Hi Arizona
Welcome.
A lot of what you mentioned is close to my experience and others here, so I hope to give you some thoughts.
I had described to a friend the first 8-9 months of our relationship as one of the most stable and happy I had ever experienced.
The first few months of my own relationship with the pwBPD partner were very happy, but almost too happy when I compare it with my other experiences.
When he asked me to move in with him his personality started to change.
Often, BPD traits aren't expressed enough until a certain closeness is reached.
I don't know who i'm going to get hour to hour, day to day. One day I'm the love of his life the next it's "I can't to be around you" if we have a disagreement.
I know what you mean. Many nons share a certain state of emotional exhaustion as a result of being on constant alert to these mood changes. The fights my partner and I had were terrific and could occur sometimes a few times a day.
Often he is quick to leave te relationship by comments such as "I'm moving out" and most recently going out and putting an offer on a house for himself just a couple of days after we had a healthy agreement to buy a home together... .he later flip flopped several times until he cancelled the offer when he saw that i was ready to leave (i have never talked about leaving the relationship in the 3 1/2 years of being together).

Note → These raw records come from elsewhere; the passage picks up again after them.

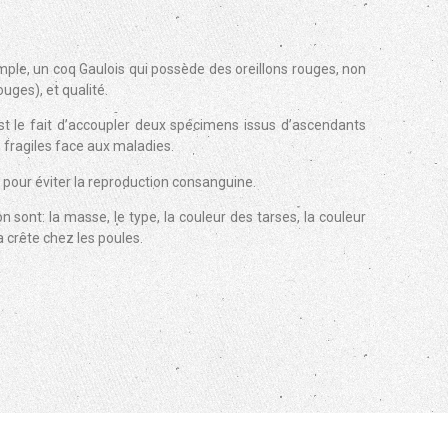
emple, un coq Gaulois qui possède des oreillons rouges, non
ges), et qualité.
’est le fait d’accoupler deux spécimens issus d’ascendants
s fragiles face aux maladies.
 pour éviter la reproduction consanguine.
 sont: la masse, le type, la couleur des tarses, la couleur
la crête chez les poules.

Jumping straight to the extreme of terminating a relationship is common among many BPD partners. My own partner brought up termination more than dozens of times, and walked out many times also. I don't think a healthy relationship involves using the status of a relationship as a bargaining tool to get what one partner wants.
Why am I still here? I love who he is when not in his mental health illness... .i fell in love with that man i had the first 8 months.
You're not alone in this.
I hope to hear more about how this develops for you.